Grace blew her nose. “Maybe, but the point is the same.”
“Right. And what is the point? Great-grandma adjusted to her new life and so will I? Humbug! Great-grandpa and Jeff both had to make a tough decision? Double humbug! Great-grandpa was following his conscience, but Jeff’s decision was just plain selfish! Maybe husbands didn’t have to consult their wives in the nineteenth century, but this is the twentieth century, and they should know enough to consult us today! We’re not just another possession anymore! And you’re forgetting another big difference too—Great-grandma’s identity was defined by ‘children, cooking, and church.’ I’m the assistant editor of New Woman magazine. I love my job! I have an identity apart from my husband and children, and no one has a right to make me give that up!”
“Suzy, Suzy . . . why are you shouting at us?” Emma said. She caressed Suzanne’s back to soothe her. Suzanne stopped, surprised by her own outburst. Why was she so angry? Had Louise’s story affected her more than she cared to admit?
“Let’s face it,” Suzanne finally said, “times change, roles change, expectations change. What’s right for one generation isn’t necessarily right for the next one.”
“But there are some things that shouldn’t change,” Emma said quietly. “You told me you didn’t want to be like your mother. She chose to give up her career for her husband’s sake, and so you’ve decided not to make the same mistake. But don’t you see? You’re still reacting to the choices she made. That’s what I did. My marriage to Karl was a mistake because I was reacting to my mother’s choices
. We’re supposed to learn from our mother’s mistakes, not react to them. That’s the pattern you have to change.”
“I gave up my career because my marriage was more important,” Grace added. “Isn’t yours important? Marriage involves sacrifice. Your great-grandmother’s story should have told you that, if nothing else.”
Suzanne rolled her eyes. “Well, in my case, all the sacrifices are one-sided.”
“But that’s the definition of a sacrifice,” Grace said. “Think of Christ’s sacrifice—”
“Oh, please don’t drag theology into this conversation,” Suzanne said, groaning. “It’s getting maudlin enough as it is.”
“She’s right, Gracie,” Emma said. “We don’t need a sermon. But, Suzanne, just suppose for a moment that my mother had the same choices you do. Suppose she’d had a career back in Germany and had decided to divorce Friedrich and stay there. What then?”
Suzanne gave a flippant laugh and raked her dark hair from her eyes with one hand. “Then none of us would even be here arguing about this.”

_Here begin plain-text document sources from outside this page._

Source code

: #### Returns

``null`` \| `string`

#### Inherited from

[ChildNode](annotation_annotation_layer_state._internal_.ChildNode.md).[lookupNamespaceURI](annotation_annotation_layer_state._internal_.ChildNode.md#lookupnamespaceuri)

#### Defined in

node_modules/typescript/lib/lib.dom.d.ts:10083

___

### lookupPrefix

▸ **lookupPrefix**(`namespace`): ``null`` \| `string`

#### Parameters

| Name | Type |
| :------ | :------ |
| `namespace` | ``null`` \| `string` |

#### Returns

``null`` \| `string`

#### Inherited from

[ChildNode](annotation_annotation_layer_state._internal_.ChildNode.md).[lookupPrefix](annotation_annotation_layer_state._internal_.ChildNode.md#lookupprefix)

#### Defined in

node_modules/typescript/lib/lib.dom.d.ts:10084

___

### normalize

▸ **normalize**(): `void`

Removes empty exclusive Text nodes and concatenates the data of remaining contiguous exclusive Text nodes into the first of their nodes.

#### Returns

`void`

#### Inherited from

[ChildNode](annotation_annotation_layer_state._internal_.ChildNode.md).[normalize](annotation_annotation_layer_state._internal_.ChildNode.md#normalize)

“Yes, exactly.” Emma smiled knowingly and Suzanne saw she had been trapped. “If you don’t heal this rift—if you let Jeff walk out of your life—you might lose something very, very precious that you can never retrieve again.”
For a moment the room was silent. Suzanne was aware of the many sounds of life outside her grandmother’s apartment—doors slamming, children squealing, the hiss of air brakes at the bus stop, the steady mumble of traffic and airplanes like a distant river. Unable to bear the scrutiny of her mother and grandmother, she glanced at her watch.
“You know what? We need to leave. I promised to pick up the girls before supper, and the expressways are going to be jammed if we don’t get going.”